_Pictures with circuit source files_
● ● ● ● ●

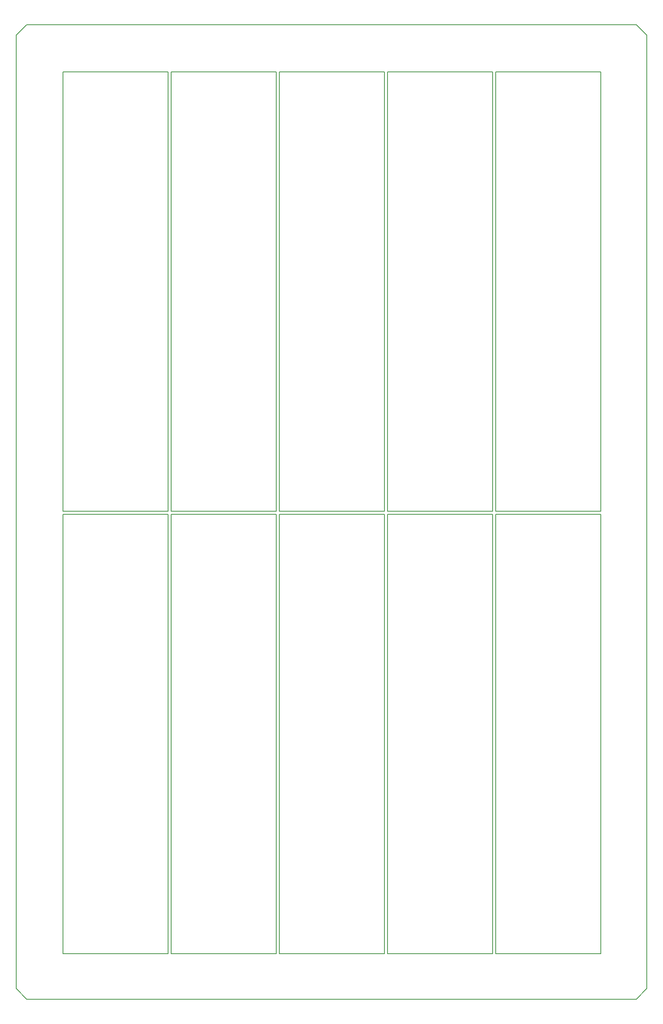
<source format=gm1>
G04*
G04 #@! TF.GenerationSoftware,Altium Limited,Altium Designer,18.1.9 (240)*
G04*
G04 Layer_Color=16711935*
%FSAX25Y25*%
%MOIN*%
G70*
G01*
G75*
%ADD55C,0.00787*%
D55*
X0749851Y1068779D02*
G03*
X0749735Y1068500I0000280J-0000280D01*
G01*
X1284664Y0237235D02*
X1293765Y0246336D01*
X0758836Y0237235D02*
X1284664D01*
X0749735Y0246336D02*
X0758836Y0237235D01*
X0749735Y1068664D02*
X0758836Y1077765D01*
X1284794D01*
X1293765Y1068794D01*
Y0246336D02*
Y1068794D01*
X0749735Y0246336D02*
Y1068664D01*
X1254000Y0276500D02*
X1163410D01*
Y0655437D01*
X1254000D02*
X1163410D01*
X1254000Y0276500D02*
Y0655437D01*
Y0658275D02*
X1163410D01*
Y1037212D01*
X1254000D02*
X1163410D01*
X1254000Y0658275D02*
Y1037212D01*
X1160651Y0276500D02*
X1070060D01*
Y0655437D01*
X1160651D02*
X1070060D01*
X1160651Y0276500D02*
Y0655437D01*
Y0658275D02*
X1070060D01*
Y1037212D01*
X1160651D02*
X1070060D01*
X1160651Y0658275D02*
Y1037212D01*
X1067301Y0276500D02*
X0976711D01*
Y0655437D01*
X1067301D02*
X0976711D01*
X1067301Y0276500D02*
Y0655437D01*
Y0658275D02*
X0976711D01*
Y1037212D01*
X1067301D02*
X0976711D01*
X1067301Y0658275D02*
Y1037212D01*
X0973952Y0276500D02*
X0883361D01*
Y0655437D01*
X0973952D02*
X0883361D01*
X0973952Y0276500D02*
Y0655437D01*
Y0658275D02*
X0883361D01*
Y1037212D01*
X0973952D02*
X0883361D01*
X0973952Y0658275D02*
Y1037212D01*
X0880602Y0276500D02*
X0790012D01*
Y0655437D01*
X0880602D02*
X0790012D01*
X0880602Y0276500D02*
Y0655437D01*
Y0658275D02*
X0790012D01*
Y1037212D01*
X0880602D02*
X0790012D01*
X0880602Y0658275D02*
Y1037212D01*
M02*

</source>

● ● ● ● ●

_PROBLEM TO WORK ON_
The entries above must be restated exactly in the answer, and the pictures left out.

_ANSWER TO THIS TASK_
<source format=gm1>
G04*
G04 #@! TF.GenerationSoftware,Altium Limited,Altium Designer,18.1.9 (240)*
G04*
G04 Layer_Color=16711935*
%FSAX25Y25*%
%MOIN*%
G70*
G01*
G75*
%ADD55C,0.00787*%
D55*
X0749851Y1068779D02*
G03*
X0749735Y1068500I0000280J-0000280D01*
G01*
X1284664Y0237235D02*
X1293765Y0246336D01*
X0758836Y0237235D02*
X1284664D01*
X0749735Y0246336D02*
X0758836Y0237235D01*
X0749735Y1068664D02*
X0758836Y1077765D01*
X1284794D01*
X1293765Y1068794D01*
Y0246336D02*
Y1068794D01*
X0749735Y0246336D02*
Y1068664D01*
X1254000Y0276500D02*
X1163410D01*
Y0655437D01*
X1254000D02*
X1163410D01*
X1254000Y0276500D02*
Y0655437D01*
Y0658275D02*
X1163410D01*
Y1037212D01*
X1254000D02*
X1163410D01*
X1254000Y0658275D02*
Y1037212D01*
X1160651Y0276500D02*
X1070060D01*
Y0655437D01*
X1160651D02*
X1070060D01*
X1160651Y0276500D02*
Y0655437D01*
Y0658275D02*
X1070060D01*
Y1037212D01*
X1160651D02*
X1070060D01*
X1160651Y0658275D02*
Y1037212D01*
X1067301Y0276500D02*
X0976711D01*
Y0655437D01*
X1067301D02*
X0976711D01*
X1067301Y0276500D02*
Y0655437D01*
Y0658275D02*
X0976711D01*
Y1037212D01*
X1067301D02*
X0976711D01*
X1067301Y0658275D02*
Y1037212D01*
X0973952Y0276500D02*
X0883361D01*
Y0655437D01*
X0973952D02*
X0883361D01*
X0973952Y0276500D02*
Y0655437D01*
Y0658275D02*
X0883361D01*
Y1037212D01*
X0973952D02*
X0883361D01*
X0973952Y0658275D02*
Y1037212D01*
X0880602Y0276500D02*
X0790012D01*
Y0655437D01*
X0880602D02*
X0790012D01*
X0880602Y0276500D02*
Y0655437D01*
Y0658275D02*
X0790012D01*
Y1037212D01*
X0880602D02*
X0790012D01*
X0880602Y0658275D02*
Y1037212D01*
M02*

</source>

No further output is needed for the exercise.